───── The data ─────

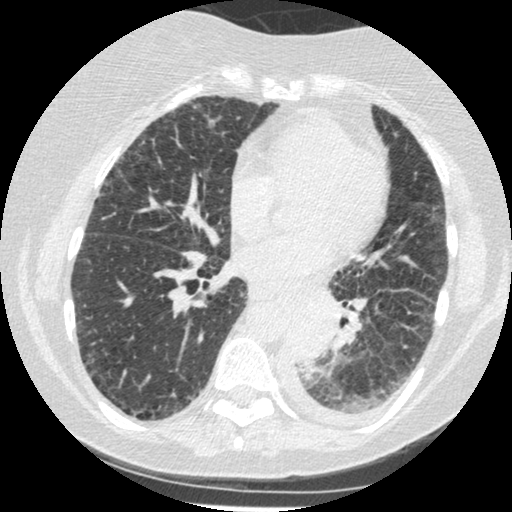
Low-dose screening chest CT, axial slice; third screening round (two years after baseline); lung window (W 1500 / L -600 HU); standard (soft-tissue) reconstruction kernel (STANDARD); slice 243 of 341 in the series. Female participant, aged 60 years at enrolment.
Expert-annotated lung lesion, bounding box <277,303,344,376> (left, top, right, bottom; pixels). Reader record for this screening exam (exam-level; its link to the box is not recorded): non-calcified nodule or mass ≥4 mm, left lower lobe, 54 × 38 mm, smooth margins, soft tissue attenuation, pre-existing on the prior screen: yes; interval growth: yes. Participant outcome: lung cancer diagnosed 15 days after this screen — small cell carcinoma, NOS, left lower lobe, undifferentiated (G4), stage IV (AJCC 6th edition), 69 mm at pathology.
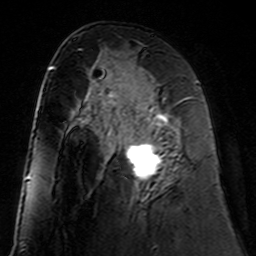
Breast MRI (dynamic contrast-enhanced), one axial slice. Position 73 of 160 along the scan axis. Cropped to one breast. Dynamic contrast-enhanced series, time point 2 of 7 at this slice position (early post-contrast). 3 T. TE 4.6 ms, TR 7.4 ms. 1 mm slice thickness. 256 × 256 image matrix, field of view 144 × 144 mm. Female patient.
Annotated regions visible in this slice (semi-automatic segmentation, software-assisted and operator-edited):
- enhancing-tissue mask used for the functional tumour volume (all voxels passing the contrast-enhancement thresholds inside the analysis volume; usually the tumour): box from (x=106, y=98) to (x=188, y=183) px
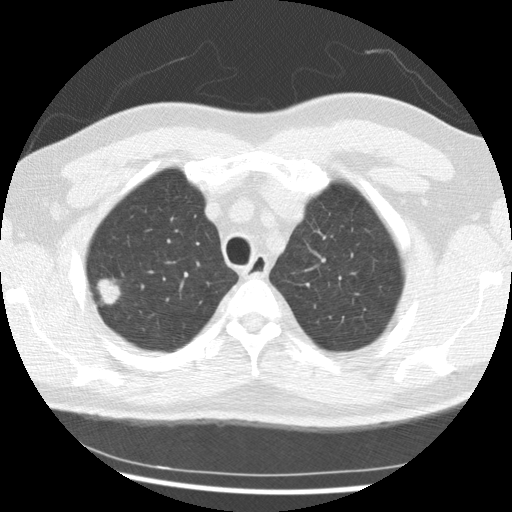
Axial slice from a low-dose chest CT screening exam, first (baseline) screen, lung window (W 1500 / L -600 HU), 2.5 mm slice thickness, standard (soft-tissue) reconstruction kernel (STANDARD), slice 51 of 265 in the series, 512 × 512 image matrix. Male, age 56 years at enrolment.
• Expert reader's lesion annotation, bounding box <83,273,132,315> (left, top, right, bottom; pixels).
• The exam's reader record, not a measurement of the box and not confirmed to be the same lesion: non-calcified nodule or mass ≥4 mm, right upper lobe, 19 × 15 mm, spiculated (stellate) margins, soft tissue attenuation.
• Official screen result: positive, change unspecified: nodule(s) >= 4 mm or enlarging nodule(s), mass(es), or other non-specific abnormalities suspicious for lung cancer.
• Lung cancer was diagnosed 291 days after this screen: non-small cell carcinoma, right upper lobe, poorly differentiated (G3), stage IIIB (AJCC 6th edition), 20 mm at pathology.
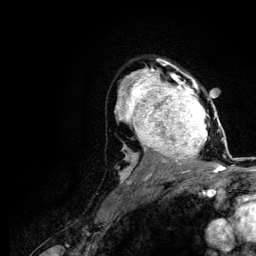
Breast MRI (dynamic contrast-enhanced), one axial slice; slice 80 of 116 in the series (ordered by position); cropped to one breast; dynamic contrast-enhanced series, time point 2 of 5 at this slice position (early post-contrast); 3 T; TE 4.2 ms, TR 7.9 ms; 1.2 mm slice thickness; 256 × 256 image matrix. Female patient.
Annotated regions visible in this slice (semi-automatic segmentation, software-assisted and operator-edited):
- enhancing-tissue mask used for the functional tumour volume (all voxels passing the contrast-enhancement thresholds inside the analysis volume; usually the tumour): bounding box (x1, y1, x2, y2) in pixels: (120, 73, 221, 166)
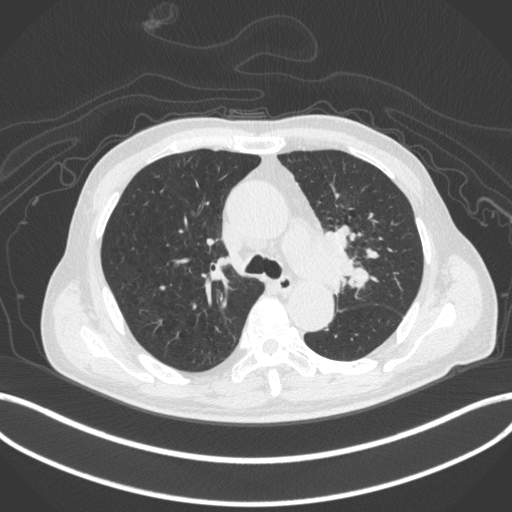
Chest CT, one axial slice; slice 290 of 420 in the series (ordered by position); reconstruction kernel B31f; 120 kVp; lung window (W 1500 / L -600 HU); 1 mm slice thickness; 512 × 512 image matrix, field of view 400 × 400 mm. Male patient, age 77 years. From the clinical record (not read from this slice): clinical TNM (as recorded): T3 N1 M0.
Annotated regions visible in this slice (rectangle marked by the reading radiologist):
- lung tumour (recorded histology: adenocarcinoma): box from (x=313, y=224) to (x=363, y=293) px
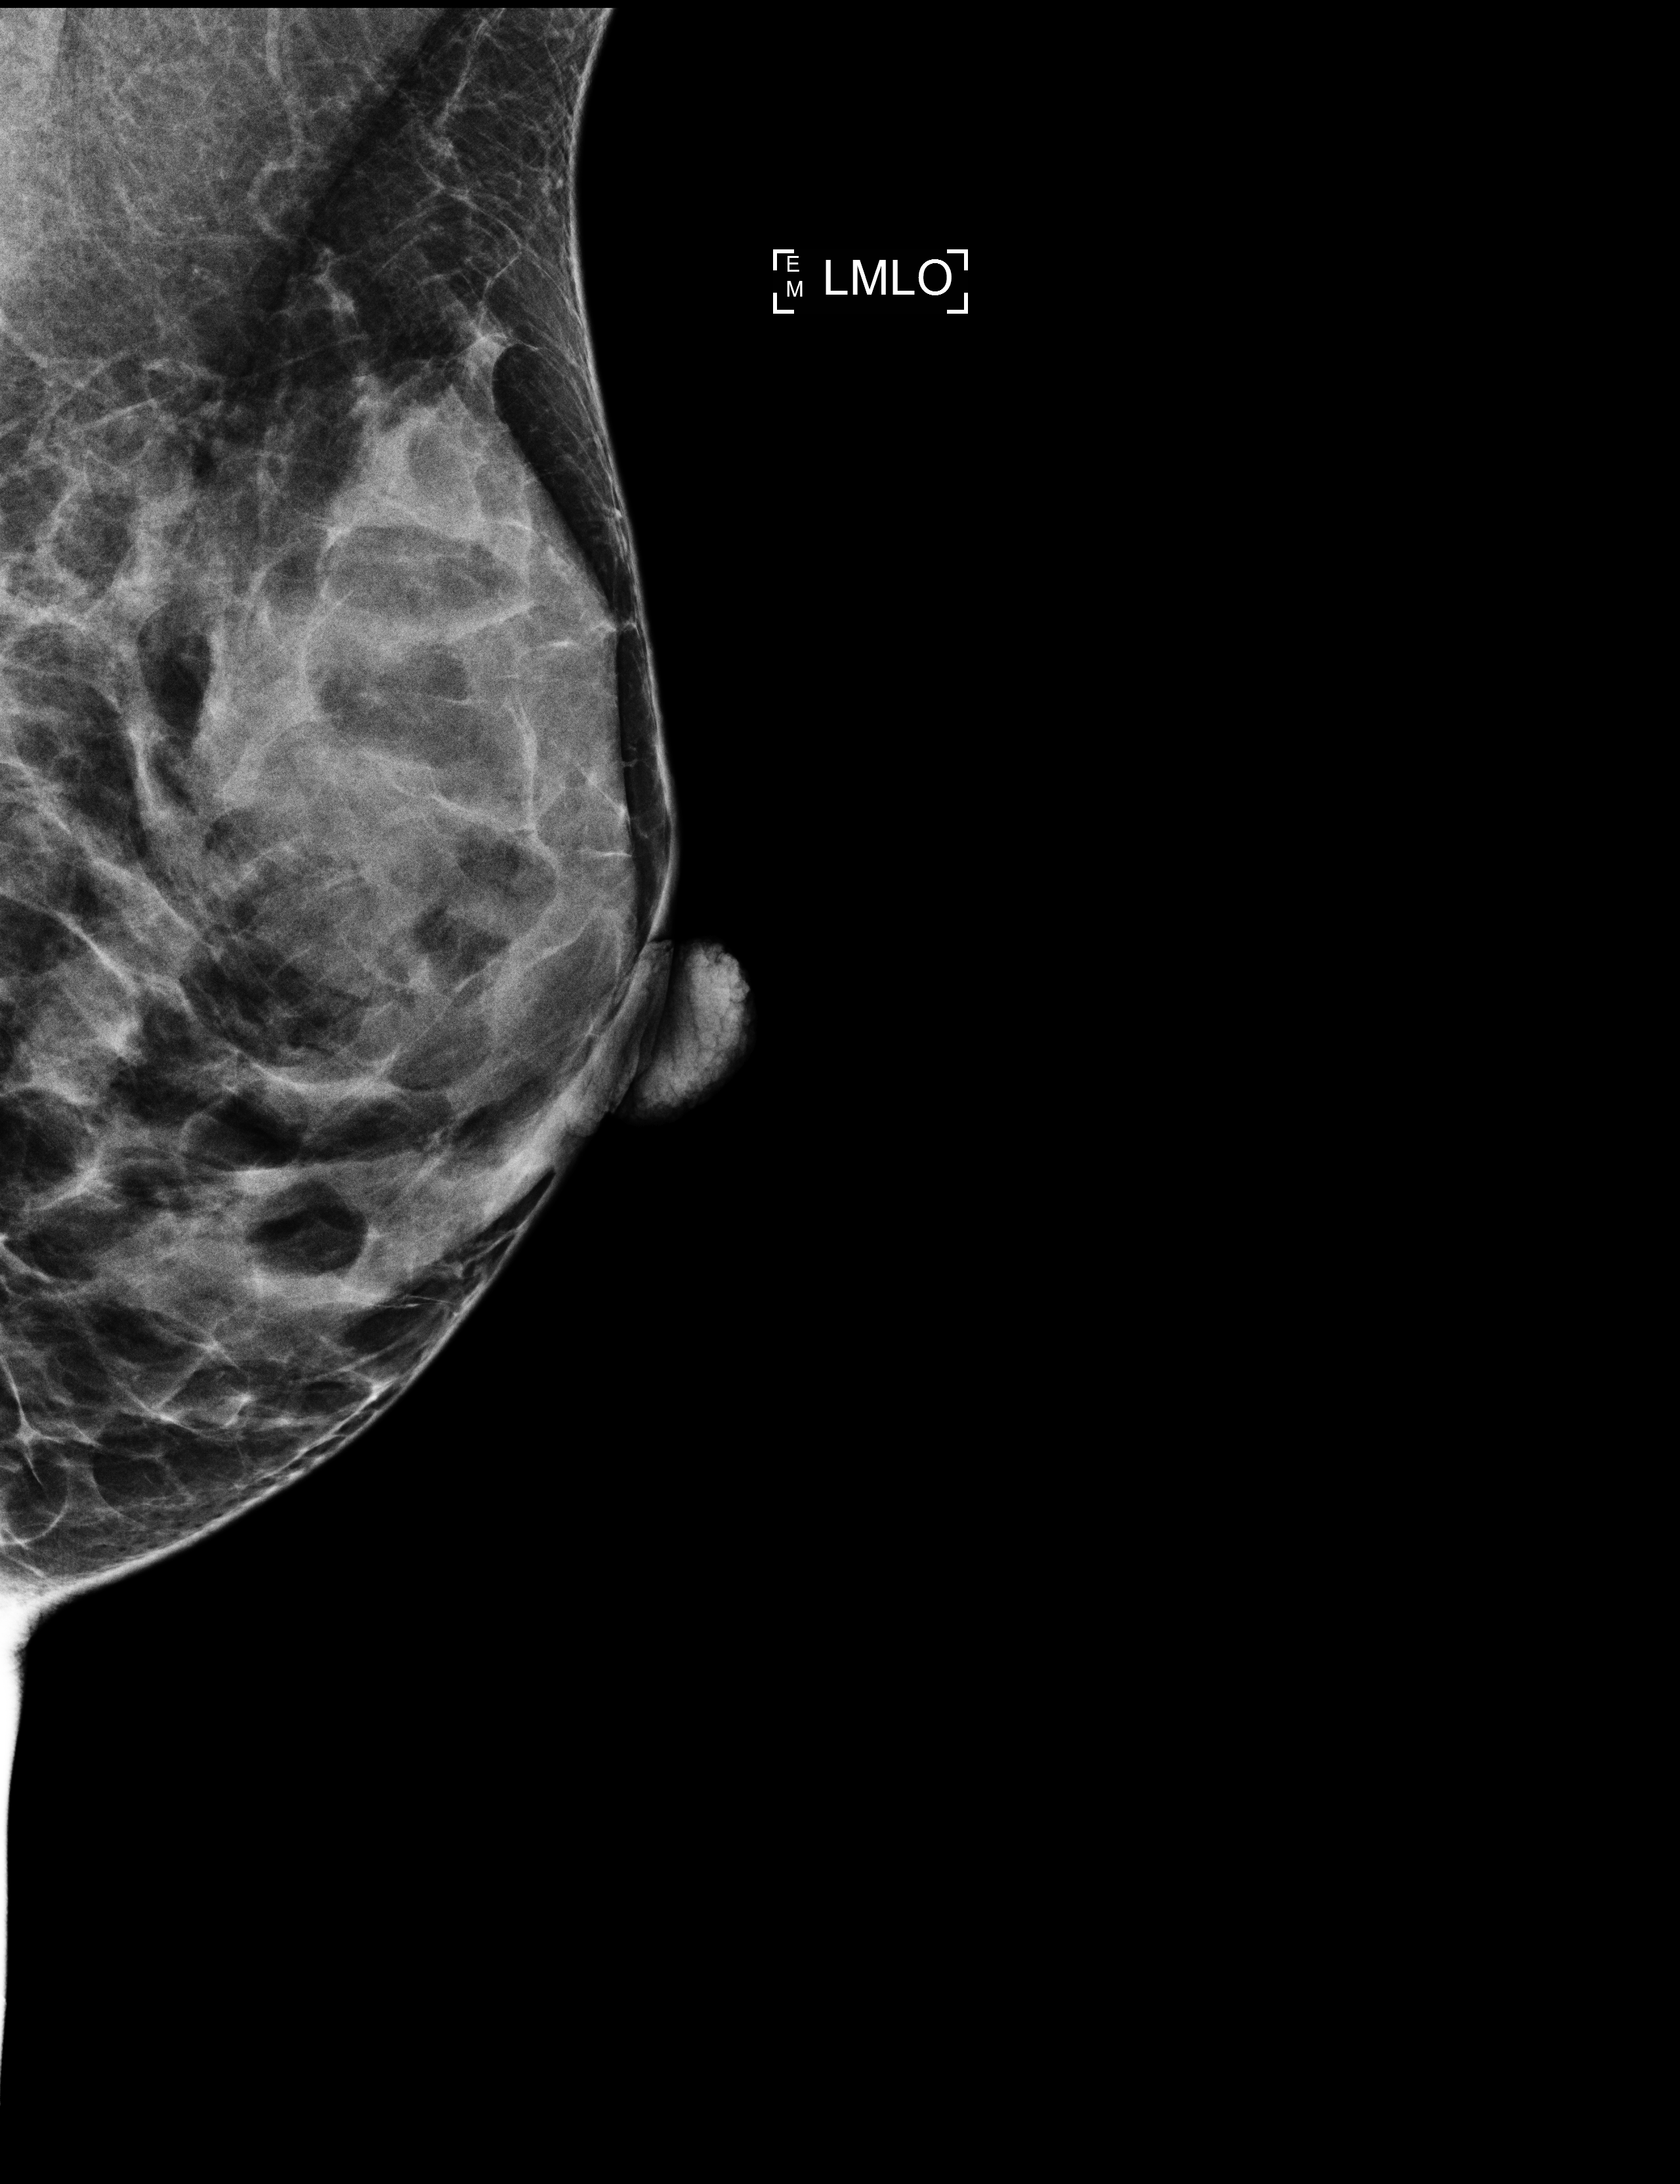
Annual screening mammography examination; compressed breast thickness 31 mm; system: Selenia Dimensions. Patient aged 43 years (female).
Image type: full-field digital mammogram. Breast: left. Projection: MLO view.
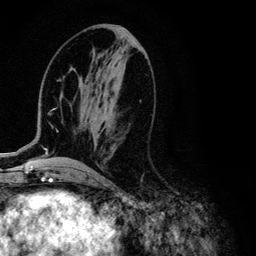
Breast MRI (dynamic contrast-enhanced), one axial slice. Position 50 of 134 along the scan axis. Cropped to one breast. Dynamic contrast-enhanced series, time point 2 of 6 at this slice position (early post-contrast). 3 T. TE 4.2 ms, TR 7.9 ms. 1.2 mm slice thickness. 256 × 256 image matrix. Female patient.
Annotated regions visible in this slice (semi-automatic segmentation, software-assisted and operator-edited):
- enhancing-tissue mask used for the functional tumour volume (all voxels passing the contrast-enhancement thresholds inside the analysis volume; usually the tumour): bounding box <1,70,71,154> (left, top, right, bottom; pixels)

─────

- **Task prompt**: An exact copy is needed of the stretch above that opens with the line containing "Annual screening mammography" and closes with the line containing "thickness. 256 × 256 image matrix. Female patient."; the pictures are not part of it.

- **Solution to this task**:
Annual screening mammography examination; compressed breast thickness 31 mm; system: Selenia Dimensions. Patient aged 43 years (female).
Image type: full-field digital mammogram. Breast: left. Projection: MLO view.
Breast MRI (dynamic contrast-enhanced), one axial slice. Position 50 of 134 along the scan axis. Cropped to one breast. Dynamic contrast-enhanced series, time point 2 of 6 at this slice position (early post-contrast). 3 T. TE 4.2 ms, TR 7.9 ms. 1.2 mm slice thickness. 256 × 256 image matrix. Female patient.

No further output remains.